Il serait intéressante pouvoir en partager certaines réflexions. Sur le lien espace et temps. Sur le fait que la résilience est collective et transcende l’individuel pour aboutir à une force nouvelle > mais alors quelles sont les échelles d’action?

Je suis en train de boucler l’édition des actes d’un colloque de 7 jours à Cerisy sur les Villes et Territories Résilients. IL serait intéressante pouvoir en partager certaines réflexions. Sur le lien espace et temps. Sur le fait que la résilience est collective et transcende l’individuel pour aboutir à une force nouvelle > mais alors quelles sont les échelles d’action ? Sur l’enchevêtrement des dispilines qui concourent à l’anamyse des cas d résilience. Sur la perplexité où nous plonge l’impensé, l’invisible et l’attitude d’humilité que l’humanité devrait considérer. Tout cela pour dessiner avant les espaces, d’abord les chemins par lesquels l’homme pourra retrouver l’élan qui lui appartient.

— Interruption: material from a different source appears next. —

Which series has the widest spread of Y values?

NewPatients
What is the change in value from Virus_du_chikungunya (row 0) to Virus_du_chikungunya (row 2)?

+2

Cette contribution n’est pas à proprement parlée sur les échelles d’action mais se centre sur la nature même de l’espace contemporain.

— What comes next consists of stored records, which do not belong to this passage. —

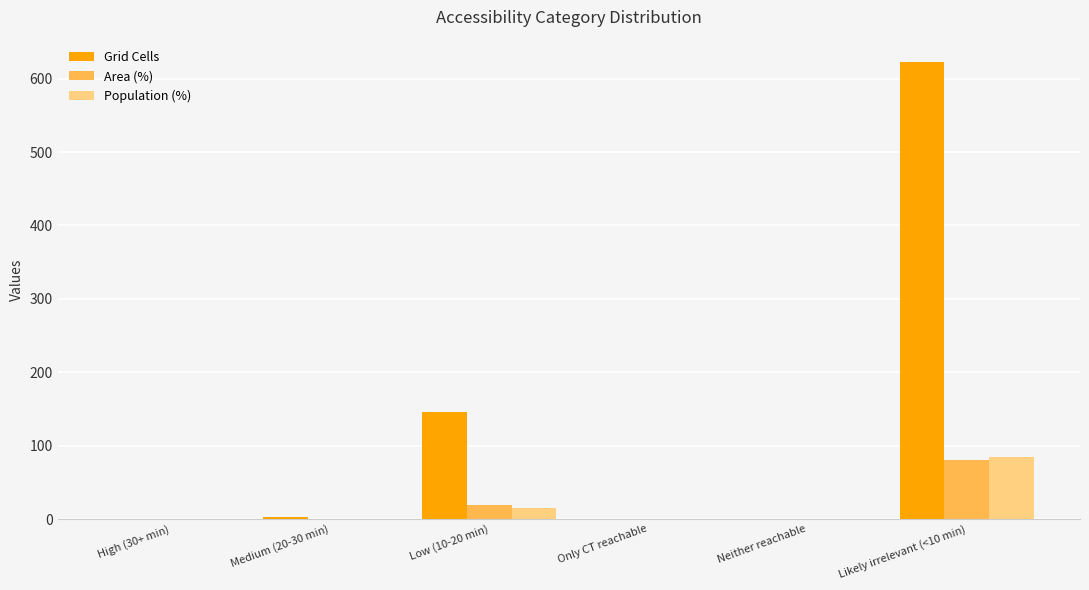

Between Medium (20-30 min) and Likely irrelevant (<10 min), which series saw the biggest shift?

Grid Cells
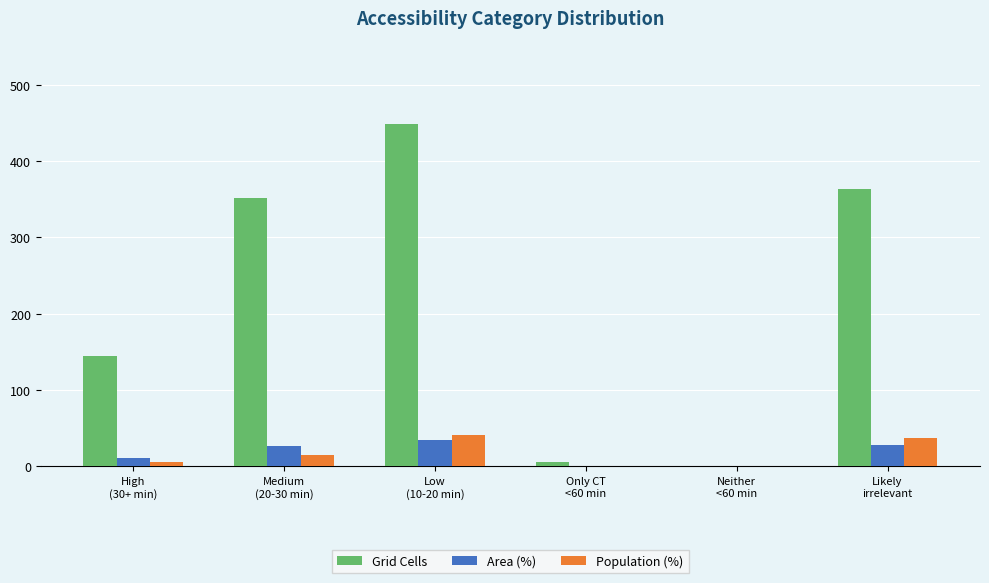

At which label is Grid Cells closest to 224?

High
(30+ min)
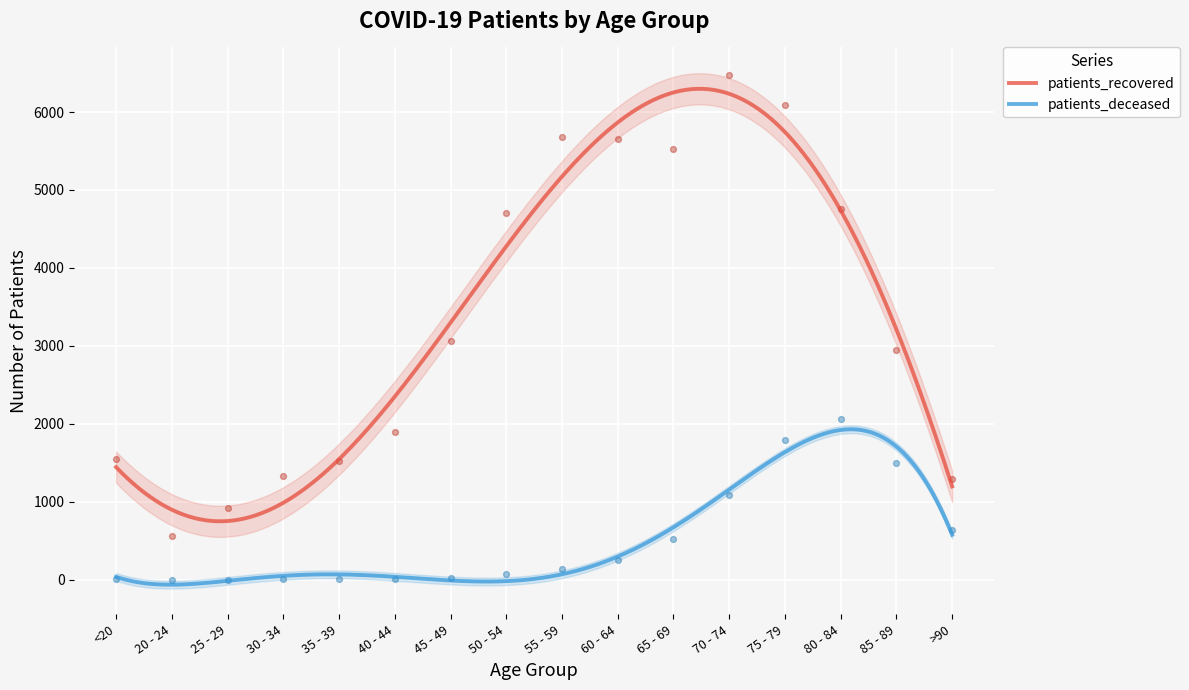

Is the value of patients_recovered at 70 - 74 greater than the value of patients_deceased at 80 - 84?

Yes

Remarquons que la crise sanitaire que nous traversons reprend beaucoup de thèmes développés par le philosophe Paul Virilio :

  • La mondialisation de la contagion par le virus du Covid 19.
  • La vitesse dans la propagation du virus.
  • L’accident intégral de la crise sanitaire mondiale.
  • L’enfermement au sens propre du confinement qui touche tous les continents du monde.
  • Le rôle central des médias qui diffusent l’information mais aussi le divertissement culturel (les nouveaux médias tels Netflix ou Amazon).
  • L’omniprésence du monde numérique et de la communication instantanée.
  • La crise des dimensions entre l’infiniment petit de la taille du virus, le « 1 mètre » de la distanciation sociale et la globalisation de la contagion.
  • Le recours à une réthorique guerrière telle que « chef de guerre », « front », ect.

Dès lors, il serait souhaitable de nous appuyer sur cette pensée « dromologique » et de mettre en oeuvre une « écologie grise » telle que développée par l’auteur.